In preparation for a talk that Rachel Wang and I will be giving at Pycon Canada on November 17, 2019, I took my second research day. We’ll be presenting on gathering insights from linked data, using RDFlib and SPARQL queries.

What did we get up to?

  1. Explored some graphing databases – Neo4j and GraphDB. While both had great user interfaces, we decided to focus our efforts on GraphDB because it works well with RDF, and therefore RDFlib, whereas Neo4j uses Labelled Property Graphs. More information on this difference can be found on the Neo4j blog. GraphDB also has a tabular data to RDF loader, which is built off of OpenRefine, a tool we’re both already familiar with and hope to use more (there will be more on that later!).
  2. Explored loading data into GraphDB both through the RDF options and Tabular (OntoRefine) option. The Ontorefine option kept giving us problems – no matter the size of the file, it seemed to continue to load forever, or error out. This was frustrating because it was even the sample file provided by GraphDB to test this type of load.
  3. Developed SPARQL queries.

Below is a screenshot of the GraphDB interface with our sample wine dataset we were testing on.

July 30, 2019

For my first-ever research day, I decided to focus on skills that would be directly applicable in my current role. It wasn’t hard to decide that it would be invaluable to focus on developing skills with the system API that I work with nearly daily, but that I lack experience with, and a conceptual understanding of. I worked my way through the training manual, though I’m certainly left with some lingering questions. For example, some of the arguments seem not to be present in the manual, and some thoughts about constructing scripts using a combination of unix commands and local tools need some clarification.

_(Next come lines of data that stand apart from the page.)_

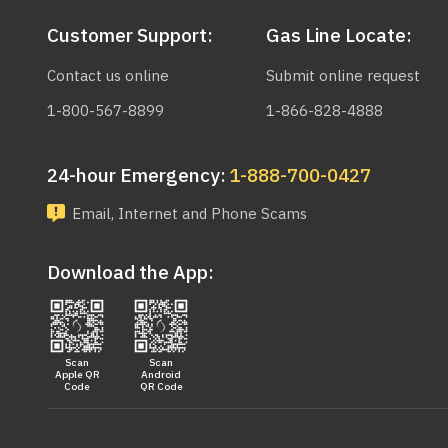
Customer Support:
Gas Line Locate:
Contact us online
Submit online request
1-800-567-8899
1-866-828-4888
24-hour Emergency:
1-888-700-0427
Email, Internet and Phone Scams
Download the App:
Scan
Scan
Apple QR
Android
Code
QR Code
Main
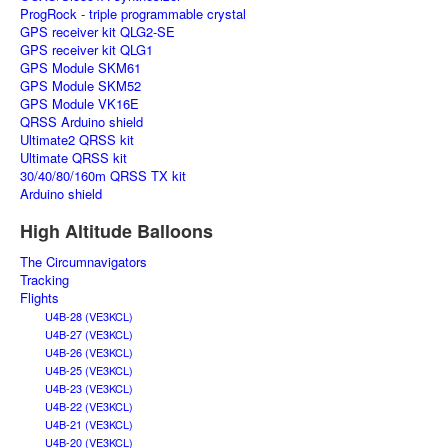
ProgRock - triple programmable crystal
GPS receiver kit QLG2-SE
GPS receiver kit QLG1
GPS Module SKM61
GPS Module SKM52
GPS Module VK16E
QRSS Arduino shield
Ultimate2 QRSS kit
Ultimate QRSS kit
30/40/80/160m QRSS TX kit
Arduino shield
High Altitude Balloons
The Circumnavigators
Tracking
Flights
U4B-28 (VE3KCL)
U4B-27 (VE3KCL)
U4B-26 (VE3KCL)
U4B-25 (VE3KCL)
U4B-23 (VE3KCL)
U4B-22 (VE3KCL)
U4B-21 (VE3KCL)
U4B-20 (VE3KCL)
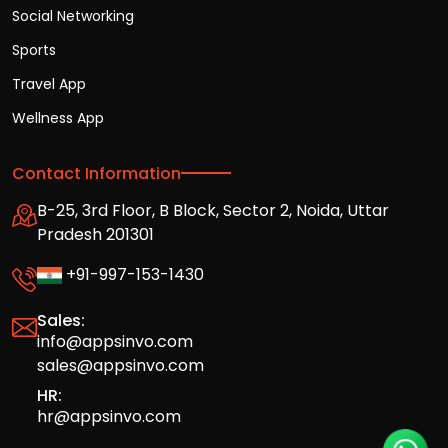
Social Networking
Sports
Travel App
Wellness App
Contact Information
B-25, 3rd Floor, B Block, Sector 2, Noida, Uttar
Pradesh 201301
+91-997-153-1430
Sales:
info@appsinvo.com
sales@appsinvo.com
HR:
hr@appsinvo.com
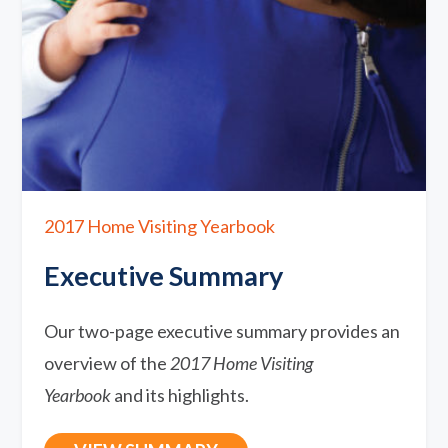
2017 Home Visiting Yearbook
Executive Summary
Our two-page executive summary provides an
overview of the
2017 Home Visiting
Yearbook
and its highlights.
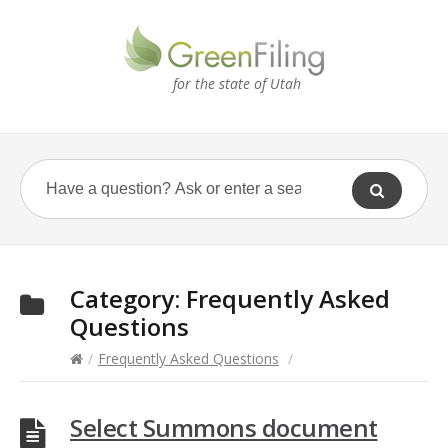
for the state of Utah
Category:
Frequently Asked
Questions
/
Frequently Asked Questions
/
Select Summons document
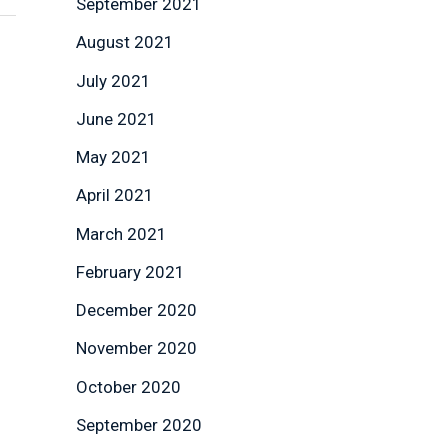
September 2021
August 2021
July 2021
June 2021
May 2021
April 2021
March 2021
February 2021
December 2020
November 2020
October 2020
September 2020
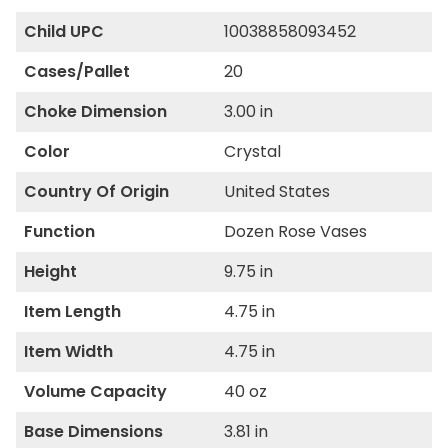
Child UPC
10038858093452
Cases/Pallet
20
Choke Dimension
3.00 in
Color
Crystal
Country Of Origin
United States
Function
Dozen Rose Vases
Height
9.75 in
Item Length
4.75 in
Item Width
4.75 in
Volume Capacity
40 oz
Base Dimensions
3.81 in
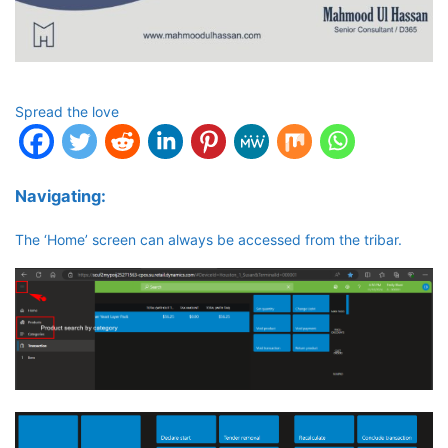
Spread the love
Navigating:
The ‘Home’ screen can always be accessed from the tribar.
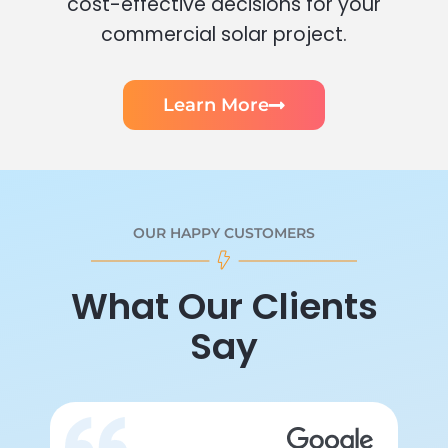
cost-effective decisions for your
commercial solar project.
Learn More
OUR HAPPY CUSTOMERS
What Our Clients
Say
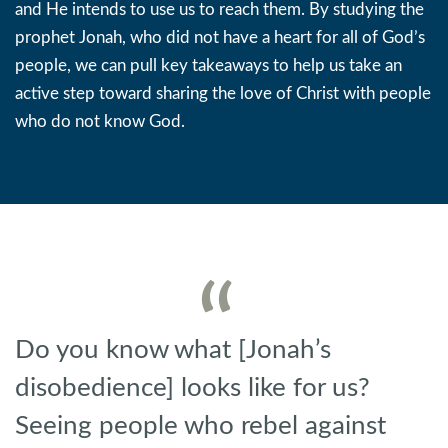
and He intends to use us to reach them. By studying the
prophet Jonah, who did not have a heart for all of God’s
people, we can pull key takeaways to help us take an
active step toward sharing the love of Christ with people
who do not know God.
Do you know what [Jonah’s
disobedience] looks like for us?
Seeing people who rebel against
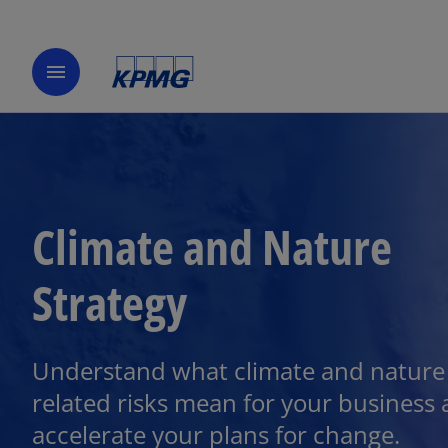
menu
Climate and Nature
Strategy
Understand what climate and nature
related risks mean for your business
accelerate your plans for change.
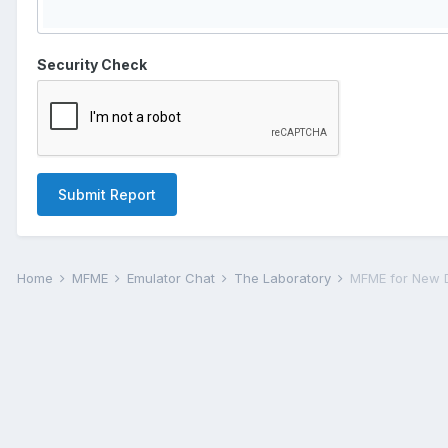
Security Check
Submit Report
Home
MFME
Emulator Chat
The Laboratory
MFME for New 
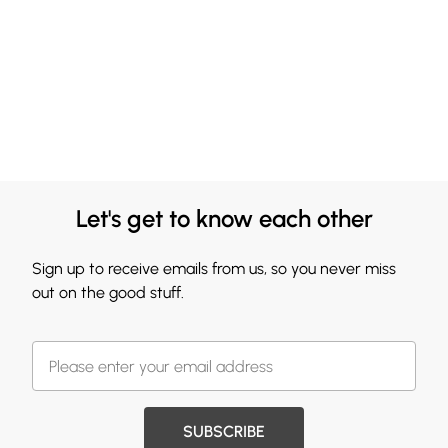
Let's get to know each other
Sign up to receive emails from us, so you never miss
out on the good stuff.
SUBSCRIBE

Some of the things I learnt during my research day were:

  • the way our databases are structured and which keys are used where
  • server configuration (specifically, what does this Unicorn directory I keep using mean)
  • what are Unix commands and the Bourne and Bash shells?

I now feel like I have a better basic understanding of how the API functions and which tools to use for which types of problems. However, I wish I would have a better understanding of exactly how to write some of the commands, because I have a sneaking feeling that many options were missing in the training manual. I think this because there are some scripts that I use, which were created before my time, that have inputs or outputs not defined in the manual. When I get back to work I’ll see if I can find the definitions in the API using another shortcut I learnt about “-x” to list tool, input and output options, and if not I’ll ask my supervisor for assistance.

All of this was made even better by the view! I took the opportunity to work at one of my local public libraries – the Hillsburgh Public Library. Recently opened as architecturally part heritage house, the library is on the water and has an exceptional view and beautiful collection, and the commute was 10 minutes instead of approximately 2 hours.